“Pin Ups” by Yi Shun Lai

Yi Shun Lai

Short books: digestible in one sitting (think a cup of coffee or, in this instance, the final hour before school pick-up) and self-contained. The idea that few(er) words still pack a big punch. Increasingly, short books and series of short books are becoming more popular, their bite-sized format appealing to readers, writers and publishers alike.

In the case of Pin Ups, Yi Shun Lai writes a personal essay for Little Bound Books Essay Series about her relationship with outdoor sports. Lai, who was born in Taiwan and moved to the United States at age four, weaves into her story a discussion on her own experiences with culture, identity and race.

 

Pin Ups. Yi Shun Lai (Little Bound Books, September 2020)
Pin Ups, Yi Shun Lai (Little Bound Books, September 2020)

Conversational and observant, Lai opens with a desire to hike the Appalachian Trail and quickly (the essay is a compact 40-odd pages) gets to her backstory:

 

I’m not sure where I got this idea, because it had certainly never been posited to me in my cushy, advantaged upbringing. And I was never encouraged to get lost in the woods as a child: good girls don’t do such things in my culture.

 

Her mother buys her a subscription to Teen magazine, but articles on clothes and makeup are discarded for those about girls who ride BMX bikes.

 

I remember wanting to surf and ski from the minute I became cognizant these activities existed.

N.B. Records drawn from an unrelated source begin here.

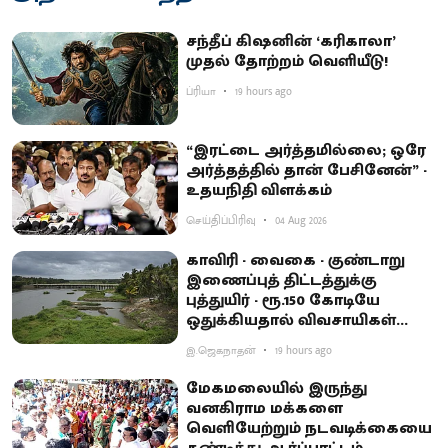
சந்தீப் கிஷனின் ‘கரிகாலா’
முதல் தோற்றம் வெளியீடு!
ப்ரியா
19 hours ago
“இரட்டை அர்த்தமில்லை; ஒரே
அர்த்தத்தில் தான் பேசினேன்” -
உதயநிதி விளக்கம்
செய்திப்பிரிவு
04 Aug 2026
காவிரி - வைகை - குண்டாறு
இணைப்புத் திட்டத்துக்கு
புத்துயிர் - ரூ.150 கோடியே
ஒதுக்கியதால் விவசாயிகள்
ஏமாற்றம்
இ.ஜெகநாதன்
19 hours ago
மேகமலையில் இருந்து
வனகிராம மக்களை
வெளியேற்றும் நடவடிக்கையை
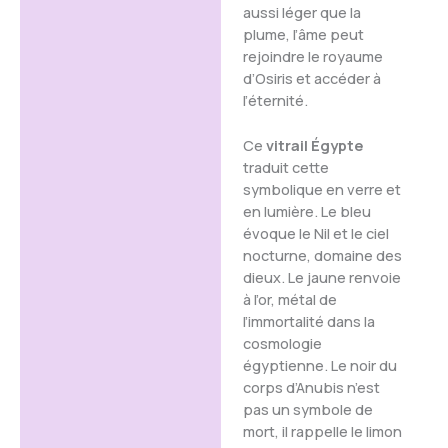
aussi léger que la
plume, l’âme peut
rejoindre le royaume
d’Osiris et accéder à
l’éternité.
Ce
vitrail Égypte
traduit cette
symbolique en verre et
en lumière. Le bleu
évoque le Nil et le ciel
nocturne, domaine des
dieux. Le jaune renvoie
à l’or, métal de
l’immortalité dans la
cosmologie
égyptienne. Le noir du
corps d’Anubis n’est
pas un symbole de
mort, il rappelle le limon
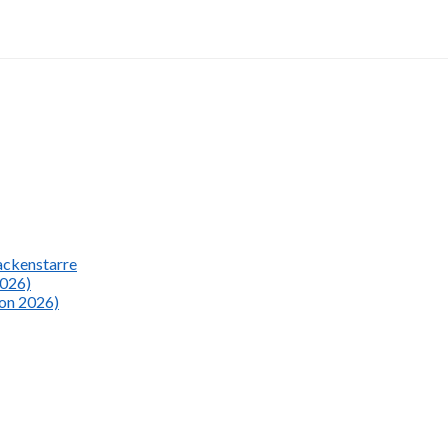
Nackenstarre
2026)
ion 2026)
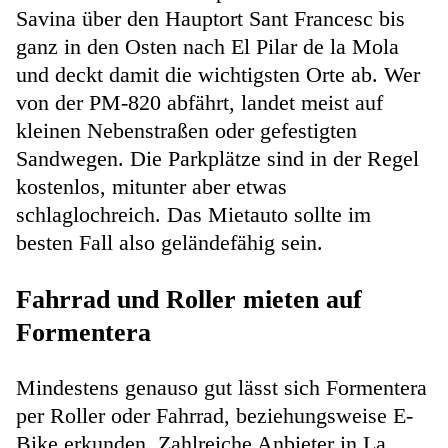
Savina über den Hauptort Sant Francesc bis
ganz in den Osten nach El Pilar de la Mola
und deckt damit die wichtigsten Orte ab. Wer
von der PM-820 abfährt, landet meist auf
kleinen Nebenstraßen oder gefestigten
Sandwegen. Die Parkplätze sind in der Regel
kostenlos, mitunter aber etwas
schlaglochreich. Das Mietauto sollte im
besten Fall also geländefähig sein.
Fahrrad und Roller mieten auf
Formentera
Mindestens genauso gut lässt sich Formentera
per Roller oder Fahrrad, beziehungsweise E-
Bike erkunden. Zahlreiche Anbieter in La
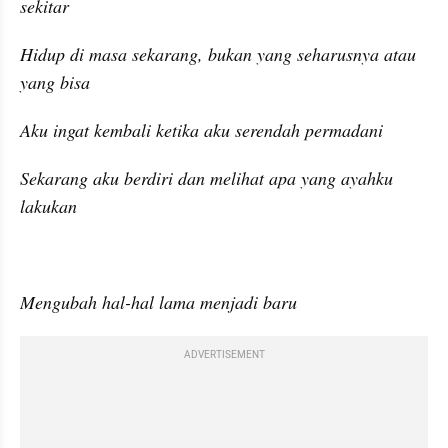
sekitar
Hidup di masa sekarang, bukan yang seharusnya atau 
yang bisa
Aku ingat kembali ketika aku serendah permadani
Sekarang aku berdiri dan melihat apa yang ayahku 
lakukan
Mengubah hal-hal lama menjadi baru
ADVERTISEMENT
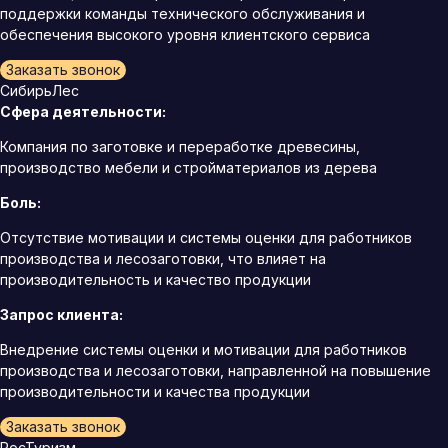
поддержки команды технического обслуживания и
обеспечения высокого уровня клиентского сервиса
Заказать звонок
СибирьЛес
Сфера деятельности:
Компания по заготовке и переработке древесины,
производство мебели и стройматериалов из дерева
Боль:
Отсутствие мотивации и системы оценки для работников
производства и лесозаготовки, что влияет на
производительность и качество продукции
Запрос клиента:
Внедрение системы оценки и мотивации для работников
производства и лесозаготовки, направленной на повышение
производительности и качества продукции
Заказать звонок
РосТуризм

I clipped those articles too, and pinned them all to my wall.

 

She is similarly drawn to the outdoors:

 

I do not love being dirty for too long. But I love the outdoors with a distracting kind of joy. I can lose hours in the simple contemplation of it. I can stare at a stormy sea day after day and watch the sun sear the desert for those same days.

 

Eventually, Lai finds her footing in adventure racing—multi-sport and often multi-day endeavours that have exploded in popularity around the world, including in Hong Kong. But as she becomes more involved in adventure racing, her experiences lead her to make other observations, including those of race, of being Asian-American in the United States, of gender and of privilege (including her own).

Lai moves through a lot of subject matter and through a number of different people and experiences, both of her past and now as an adult, with a conversational ease that keeps the essay flowing.


Melanie Ho is the author of Journey to the West: He Hui, a Chinese Soprano in the World of Italian Opera.